Although there were no spectacles in Ancient times, there were certainly many people with poor vision. Famously, Marcus Tullius Cicero (106–43 BC), the Roman philosopher and orator, wrote to his friend Titus Pomponius Atticus (c. 110–32 BC), one of Rome’s great writers and statesmen, saying that his slaves had to read to him because he could no longer read to himself now that he was old.
Allegedly there was an alternative even in Roman times: the Roman philosopher and dramatist Lucius Annaeus Seneca (4 BC–65 AD) claims to have read ‘all the books in Rome’ by looking through a glass bowl filled with water, which would have acted as a primitive lens.
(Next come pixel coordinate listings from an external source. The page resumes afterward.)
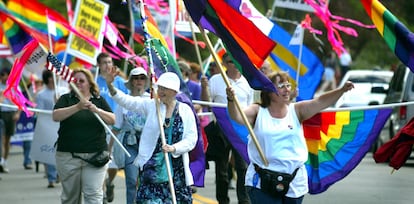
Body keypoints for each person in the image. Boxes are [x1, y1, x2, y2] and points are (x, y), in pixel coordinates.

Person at [226, 71, 354, 203]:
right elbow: (237, 116)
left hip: (294, 182)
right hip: (261, 181)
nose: (287, 89)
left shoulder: (297, 110)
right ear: (269, 91)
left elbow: (320, 101)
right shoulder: (258, 111)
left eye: (288, 85)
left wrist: (341, 90)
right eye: (281, 86)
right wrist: (231, 100)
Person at [105, 71, 198, 204]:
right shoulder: (151, 105)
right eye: (159, 87)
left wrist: (174, 148)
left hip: (177, 170)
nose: (160, 91)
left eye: (165, 88)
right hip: (152, 167)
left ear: (174, 91)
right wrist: (110, 86)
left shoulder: (185, 110)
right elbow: (127, 101)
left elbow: (191, 139)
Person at [53, 68, 115, 204]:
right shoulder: (66, 99)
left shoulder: (98, 100)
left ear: (89, 83)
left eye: (82, 81)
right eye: (75, 81)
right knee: (70, 198)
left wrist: (97, 110)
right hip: (68, 156)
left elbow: (112, 120)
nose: (79, 83)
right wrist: (77, 107)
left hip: (96, 156)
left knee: (93, 195)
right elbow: (55, 116)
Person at [201, 52, 253, 204]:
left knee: (242, 167)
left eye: (237, 61)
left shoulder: (247, 82)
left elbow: (251, 108)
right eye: (231, 61)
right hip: (221, 129)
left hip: (241, 129)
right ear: (224, 64)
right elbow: (206, 104)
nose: (235, 65)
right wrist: (204, 88)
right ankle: (222, 200)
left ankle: (244, 200)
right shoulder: (216, 80)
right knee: (222, 169)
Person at [111, 67, 150, 204]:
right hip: (130, 144)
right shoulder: (124, 100)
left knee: (148, 180)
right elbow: (116, 127)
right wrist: (108, 149)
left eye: (142, 78)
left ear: (146, 81)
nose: (139, 81)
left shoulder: (151, 100)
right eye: (136, 78)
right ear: (131, 81)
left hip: (148, 144)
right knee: (132, 180)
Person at [96, 52, 128, 203]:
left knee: (113, 164)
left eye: (110, 62)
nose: (107, 65)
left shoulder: (120, 82)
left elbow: (128, 101)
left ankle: (109, 182)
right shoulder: (94, 82)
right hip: (99, 127)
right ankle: (101, 194)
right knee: (101, 161)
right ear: (99, 65)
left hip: (116, 127)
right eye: (104, 62)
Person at [35, 70, 62, 188]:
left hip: (61, 126)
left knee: (60, 151)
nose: (57, 76)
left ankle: (59, 173)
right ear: (50, 79)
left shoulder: (62, 91)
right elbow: (39, 112)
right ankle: (51, 177)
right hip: (47, 125)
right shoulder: (41, 94)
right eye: (53, 75)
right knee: (49, 151)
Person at [0, 67, 21, 173]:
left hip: (11, 113)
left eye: (4, 75)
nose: (2, 77)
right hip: (1, 113)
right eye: (1, 75)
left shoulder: (14, 86)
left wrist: (17, 113)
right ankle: (1, 161)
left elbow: (21, 103)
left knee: (7, 140)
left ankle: (4, 160)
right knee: (2, 139)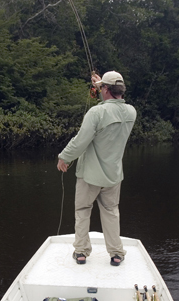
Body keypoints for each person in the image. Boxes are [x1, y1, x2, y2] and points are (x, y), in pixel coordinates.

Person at [57, 71, 137, 266]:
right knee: (111, 212)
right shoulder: (131, 112)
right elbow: (111, 110)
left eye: (102, 88)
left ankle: (82, 252)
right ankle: (116, 253)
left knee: (83, 210)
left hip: (90, 176)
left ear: (106, 90)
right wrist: (101, 83)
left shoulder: (96, 112)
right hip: (113, 176)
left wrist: (64, 157)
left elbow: (80, 141)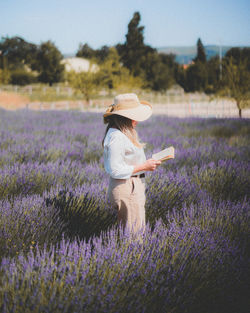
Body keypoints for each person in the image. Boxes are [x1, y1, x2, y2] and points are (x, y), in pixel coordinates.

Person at [102, 93, 161, 233]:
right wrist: (144, 166)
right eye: (134, 115)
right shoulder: (117, 136)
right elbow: (115, 169)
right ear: (124, 117)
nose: (137, 120)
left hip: (131, 186)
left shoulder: (123, 133)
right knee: (134, 238)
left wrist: (146, 164)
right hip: (127, 187)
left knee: (134, 234)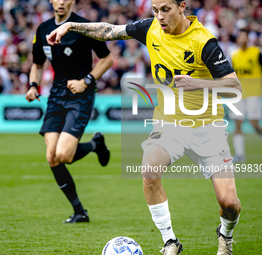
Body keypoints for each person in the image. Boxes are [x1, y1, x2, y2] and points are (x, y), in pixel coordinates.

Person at [47, 0, 242, 254]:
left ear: (182, 6)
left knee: (229, 204)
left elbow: (234, 87)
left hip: (208, 126)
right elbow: (110, 30)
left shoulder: (203, 40)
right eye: (155, 10)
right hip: (170, 123)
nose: (159, 16)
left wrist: (197, 84)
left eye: (165, 10)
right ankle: (170, 242)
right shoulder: (149, 28)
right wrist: (72, 26)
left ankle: (225, 236)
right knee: (149, 171)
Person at [25, 0, 113, 223]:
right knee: (52, 157)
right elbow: (37, 63)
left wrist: (86, 80)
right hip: (56, 95)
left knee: (63, 154)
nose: (62, 2)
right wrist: (33, 86)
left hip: (81, 95)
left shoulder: (84, 26)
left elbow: (107, 59)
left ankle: (95, 145)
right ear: (51, 1)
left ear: (72, 1)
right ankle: (79, 212)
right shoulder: (43, 29)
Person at [230, 29, 262, 162]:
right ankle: (240, 155)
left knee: (254, 123)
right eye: (240, 37)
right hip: (239, 94)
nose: (242, 39)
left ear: (248, 39)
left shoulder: (256, 52)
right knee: (238, 123)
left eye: (244, 37)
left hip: (253, 93)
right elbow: (233, 74)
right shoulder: (234, 55)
The theoretical principles behind corrective lenses were already in place, as we have evidence that the Greek astronomer Ptolemy (85–165 AD) had described the basic laws of diffraction in roughly 140 AD. However, it wasn’t until the 17th century that these laws were formalized and developed further by Willebrord Snellius (1580–1626), a Dutch astronomer and mathematician.
The above illustrations shows a selection of early spectacles.
Reading stones, often made from quartz, became popular in the 8th century, first in Spain and spreading to the rest of Europe by the 11th century. These stones relied on a similar principle to Seneca’s bowl of water. A reading stone was simply a hemisphere of glass placed on top of the words to magnify the letters.
At that time the only people capable of making transparent glass were the glass blowers of Venice, so it is likely that the first spectacles were developed in Italy. One of the earliest inventors was probably the Dominican monk Alessandro da Spina from Florence around 1284, but there is no definite evidence for this.
The first mention of actual glasses is found in a 1289 manuscript, when a member of the Florentine Popozo family wrote in a manuscript entitled Traite de con uite de la famille, di Popozo:
I am so debilitated by age that without the glasses known as spectacles, I would no longer be able to read or write. These have recently been invented for the benefit of poor old people whose sight has become weak.
The first designs didn’t have sides and had to be held on the nose. Poorer people had theirs mounted in leather, wood, horn, bone or even light steel, while the upper classes had gold or silver frames.
For centuries, nobody found a good way to hold spectacles in place. Spanish spectacle makers tied silk ribbons on to the frames, which could be looped over the ears, and the Chinese added little weights to the end of the ribbons. It was only in 1730 that an English instrument maker, Edward Scarlett, designed spectacles with rigid side arms.